[Data]:

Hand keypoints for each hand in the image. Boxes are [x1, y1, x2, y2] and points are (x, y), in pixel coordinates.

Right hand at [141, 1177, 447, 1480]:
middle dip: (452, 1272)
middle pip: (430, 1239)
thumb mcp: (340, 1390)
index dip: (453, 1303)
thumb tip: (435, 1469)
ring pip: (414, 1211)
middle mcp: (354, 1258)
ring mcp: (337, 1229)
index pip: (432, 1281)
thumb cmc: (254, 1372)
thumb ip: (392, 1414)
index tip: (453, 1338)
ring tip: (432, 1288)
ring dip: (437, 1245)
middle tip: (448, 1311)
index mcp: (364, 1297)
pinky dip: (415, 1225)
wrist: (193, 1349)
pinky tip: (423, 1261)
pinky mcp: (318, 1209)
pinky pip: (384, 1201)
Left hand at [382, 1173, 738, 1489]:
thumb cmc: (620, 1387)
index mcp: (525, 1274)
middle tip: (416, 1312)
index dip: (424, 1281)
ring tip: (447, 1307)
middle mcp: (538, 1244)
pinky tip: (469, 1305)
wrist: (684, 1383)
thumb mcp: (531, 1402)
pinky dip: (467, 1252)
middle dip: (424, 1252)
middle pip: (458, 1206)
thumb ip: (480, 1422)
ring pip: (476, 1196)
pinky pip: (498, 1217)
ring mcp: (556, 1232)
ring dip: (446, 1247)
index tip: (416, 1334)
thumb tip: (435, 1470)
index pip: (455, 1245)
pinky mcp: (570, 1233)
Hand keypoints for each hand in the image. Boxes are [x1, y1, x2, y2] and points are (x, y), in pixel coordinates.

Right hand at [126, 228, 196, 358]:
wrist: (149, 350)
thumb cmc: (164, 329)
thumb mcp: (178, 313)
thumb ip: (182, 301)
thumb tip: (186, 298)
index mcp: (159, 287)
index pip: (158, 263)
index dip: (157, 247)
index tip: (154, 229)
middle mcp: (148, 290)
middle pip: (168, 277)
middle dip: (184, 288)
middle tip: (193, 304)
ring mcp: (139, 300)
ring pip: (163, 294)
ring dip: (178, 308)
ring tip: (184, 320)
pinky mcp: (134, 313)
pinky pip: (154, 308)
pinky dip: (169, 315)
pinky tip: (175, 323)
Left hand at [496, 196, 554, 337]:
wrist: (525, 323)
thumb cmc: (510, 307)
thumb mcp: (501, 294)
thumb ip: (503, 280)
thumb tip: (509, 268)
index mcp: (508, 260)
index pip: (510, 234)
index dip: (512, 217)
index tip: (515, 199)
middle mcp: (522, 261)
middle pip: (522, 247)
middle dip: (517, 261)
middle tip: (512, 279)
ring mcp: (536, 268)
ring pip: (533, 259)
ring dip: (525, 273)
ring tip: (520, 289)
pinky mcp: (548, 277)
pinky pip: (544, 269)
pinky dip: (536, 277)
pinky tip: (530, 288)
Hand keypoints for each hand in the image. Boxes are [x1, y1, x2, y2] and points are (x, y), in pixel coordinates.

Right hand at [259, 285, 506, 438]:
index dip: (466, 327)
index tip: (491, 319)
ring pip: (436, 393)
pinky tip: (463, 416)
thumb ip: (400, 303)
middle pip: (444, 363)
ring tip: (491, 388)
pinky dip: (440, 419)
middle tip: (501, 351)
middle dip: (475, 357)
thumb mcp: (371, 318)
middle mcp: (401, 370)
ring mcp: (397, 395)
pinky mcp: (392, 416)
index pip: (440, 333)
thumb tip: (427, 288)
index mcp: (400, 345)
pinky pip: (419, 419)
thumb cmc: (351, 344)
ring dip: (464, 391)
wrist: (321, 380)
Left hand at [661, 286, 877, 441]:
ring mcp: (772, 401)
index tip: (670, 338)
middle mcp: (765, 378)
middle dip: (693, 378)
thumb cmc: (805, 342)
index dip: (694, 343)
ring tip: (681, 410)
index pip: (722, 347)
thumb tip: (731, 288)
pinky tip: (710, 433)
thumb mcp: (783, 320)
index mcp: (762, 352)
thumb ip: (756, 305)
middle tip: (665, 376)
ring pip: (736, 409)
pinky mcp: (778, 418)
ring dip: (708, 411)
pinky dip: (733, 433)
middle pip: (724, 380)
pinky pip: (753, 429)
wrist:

[Exercise directions]: Out of the data above, transcribe exactly and only the lines starting with the line that has "wrist: (525, 323)" and going on through the line that has "pinky tip: (530, 288)", both included.

[Result for this exercise]:
wrist: (525, 323)
thumb cmc: (510, 307)
thumb mcp: (501, 294)
thumb ip: (503, 280)
thumb tip: (509, 268)
index mcp: (508, 260)
index pip: (510, 234)
index dip: (512, 217)
index tip: (515, 199)
middle mcp: (522, 261)
middle pip: (522, 247)
middle dip: (517, 261)
middle tip: (512, 279)
ring mcp: (536, 268)
ring pip: (533, 259)
ring dip: (525, 273)
ring tip: (520, 289)
pinky mcp: (548, 277)
pinky pip: (544, 269)
pinky dip: (536, 277)
pinky tip: (530, 288)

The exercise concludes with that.